Our University of Minnesota forum on "Civic Engagement and Graduate Education", a warm-up for next week's Wingspread conference had a lot of thoughtful discussion. Among the ideas put forward about how to integrate public engagement into graduate student and faculty life:


  • Create a Community Scholars program to recognize and support the substantial work we ask of community partners. Have funds available to give honoraria to community partners who come in and talk to classes.

  • Expand the research ethics/‘best practices in research’ training required of all graduate students to address public engagement. Develop and disseminate a code of ethics and case studies in research ethics that are related to public engagement.

  • Provide graduate students opportunities for guided reflection with faculty and community members, which could help them remember why they were in graduate school—thus preventing the passion from getting socialized out of them, as often happens now.

  • Develop a graduate-level minor or a post-baccalaureate certificate (which would have the advantage of being open to community members) focused on public engagement. There is already the Community Engagement Scholars Program for undergraduates.

  • Create partnerships within different communities that rest on trusting relationships and offer researchers, including graduate students, a foundation for engaged work that doesn’t require them to develop new relationships on their own.

  • Gather individuals interested in engagement as a teaching and learning strategy into an intellectual community.
####
PROBLEM DETAILS
Copy out the civic engagement forum text word for word, in full. Rely only on the text itself for what follows, and don't bring in anything from elsewhere.

DATA SEGMENT
####
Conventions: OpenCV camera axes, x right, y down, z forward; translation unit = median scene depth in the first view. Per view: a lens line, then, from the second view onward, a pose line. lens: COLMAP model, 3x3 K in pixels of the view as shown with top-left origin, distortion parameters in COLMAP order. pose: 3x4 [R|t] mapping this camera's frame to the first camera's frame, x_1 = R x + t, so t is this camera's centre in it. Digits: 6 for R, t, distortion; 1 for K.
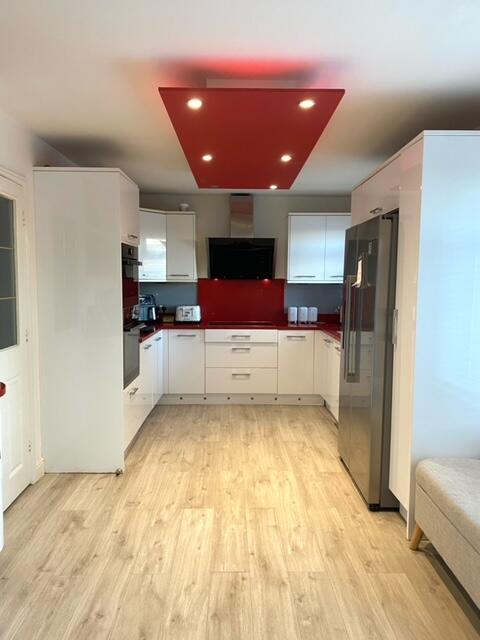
####
RESPONSE TO THIS TASK
Our University of Minnesota forum on "Civic Engagement and Graduate Education", a warm-up for next week's Wingspread conference had a lot of thoughtful discussion. Among the ideas put forward about how to integrate public engagement into graduate student and faculty life:


  • Create a Community Scholars program to recognize and support the substantial work we ask of community partners. Have funds available to give honoraria to community partners who come in and talk to classes.

  • Expand the research ethics/‘best practices in research’ training required of all graduate students to address public engagement. Develop and disseminate a code of ethics and case studies in research ethics that are related to public engagement.

  • Provide graduate students opportunities for guided reflection with faculty and community members, which could help them remember why they were in graduate school—thus preventing the passion from getting socialized out of them, as often happens now.

  • Develop a graduate-level minor or a post-baccalaureate certificate (which would have the advantage of being open to community members) focused on public engagement. There is already the Community Engagement Scholars Program for undergraduates.

  • Create partnerships within different communities that rest on trusting relationships and offer researchers, including graduate students, a foundation for engaged work that doesn’t require them to develop new relationships on their own.

  • Gather individuals interested in engagement as a teaching and learning strategy into an intellectual community.